Another lens to view Syria: its merchants

RASHMEE ROSHAN LALL April 29, 2018

Towards the end of her book “The Merchant of Syria: A History of Survival,” British Arabist Diana Darke quotes a Syrian proverb. “All roads lead to the mill” it goes, a reference to the Syrian people’s indomitable instinct for survival through commerce over hundreds of years.

It may seem like an uncomfortably Panglossian sentiment when the bloody, long-running civil war has metastasised into a wider Syria war, one that has drawn in foreign armies, triggered fears of devastating great power rivalry and left Syrians with little control of their own destiny.

But Darke, who has known Syria since the 1970s and lived there, bought and restored an old house in Damascus, is not being overly sentimental about Syrians’ capacity to survive.
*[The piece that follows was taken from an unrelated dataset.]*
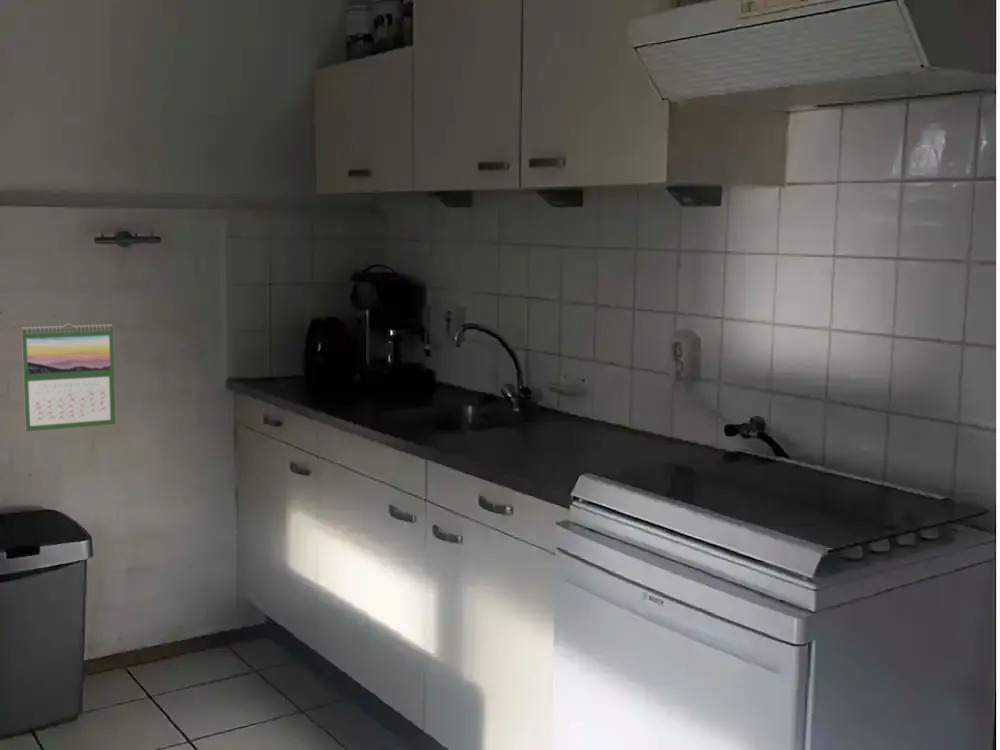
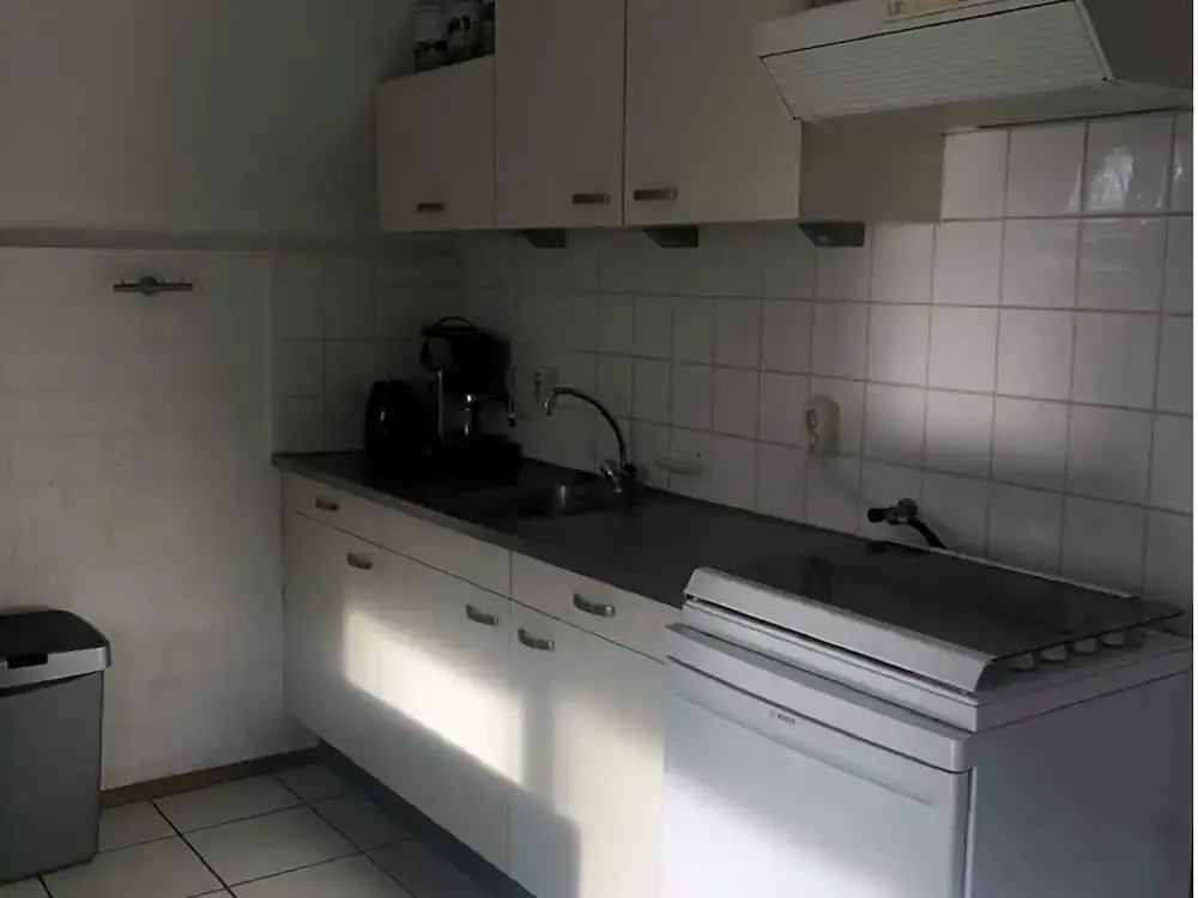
- calendar [21,323,116,432]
She grounds the book in Syria’s socio-economic history — its people’s talent for trade and entrepreneurship and their manifest ability to construct a “mosaic society… (of) Sunni and Shia Muslims, Alawis, Druze, Orthodox and Catholic Christians, Syriacs, Armenians, Kurds, Turkmens, Circassians, Ismailis and, historically, Jews…”

She splices the story of Syria with that of one man, the merchant of the title, to illustrate the grittiness that marks out the Syrian people. Every other chapter of the book recounts the life and times of the late Mohammad Chaker Chamsi-Pasha, known as Abu Chaker.

He was from Homs and was born in 1921, nine years before Syria’s long-serving Ba’athist dictator Hafez Assad. Abu Chaker dealt in textiles, lost everything twice over, Darke writes, “through political instability and war” but went on to take over (and save) Hield, a famous wool manufacturer in Bradford in Britain.

Eventually, he returned to Homs, leaving his city for the last time in 2011, a couple of years before he died. Towards the end of his life, he watched the conflict raging in his country from afar. Darke describes Abu Chaker as “the archetypal Syrian merchant” and examines his stubborn refusal to give up for clues to the future of war-torn Syria.

In the book, she seems to come away from that particular exercise hopeful, not sanguine. In e-mailed responses to questions from The Arab Weekly, Darke is more upbeat. “Given its history, Syria will survive thanks to its people and their resilience,” she said. “Based on my researches and my experience of how Syrian society is still holding together. It is damaged, bruised and battered but not irreparably,” Darke said.

The book acknowledges that Syria faces a situation much different from the turmoil of its recent past — the capricious and self-serving carve-up of Greater Syria by the French; the fall of the Ottoman Empire; or, further back, the events of 1860 that are often called a civil war.

The “complicating factor” in Syria, Darke writes, is the rise of Islamist extremist organisations. The ideology “will continue to find fertile breeding ground among a brutalised and unemployed youth who have nothing to lose.”

As long as wealthy Syrian elites refuse to share opportunity and good fortune with the disadvantaged underclass, she writes, “even moderate Muslims may be driven to join the ranks of the extremists.” It is in such dispiriting conditions, she argues, that the role of the Syrian merchant, especially with the ingenuity of resourceful, determined Abu Chaker “will continue to be pivotal.”

Darke’s book adds to a lengthening list of memoirs, novels and non-fiction on Syria. There is Rana Haddad’s novel, “The Unexpected Love Objects of Dunya Noor.” Chemical attack-survivor Kassem Eid’s “My Country: A Syrian Memoir” is due out next month.

Journalist Rania Abouzeid’s “No Turning Back: Life, Loss, and Hope in Wartime Syria” was published in March. It tracked the trajectory of the Syrian uprising through the eyes of a handful of characters.

Last year, there was “The Home That Was our Country: A Memoir of Syria,” in which Alia Malek recounted her return from the United States to Damascus to reclaim her grandmother’s apartment. In their 2016 book, “Burning Country: Syrians in Revolution and War,” Robin Yassin-Kassab and Leila al-Shami offered a people’s history of the uprising.

The many genres that are being used to tell Syria’s story underline its complexity. Darke’s book offers a different lens to view a country that is all too often seen as no more than a long-running war, a constant flow of refugees or a bad news story that never ends.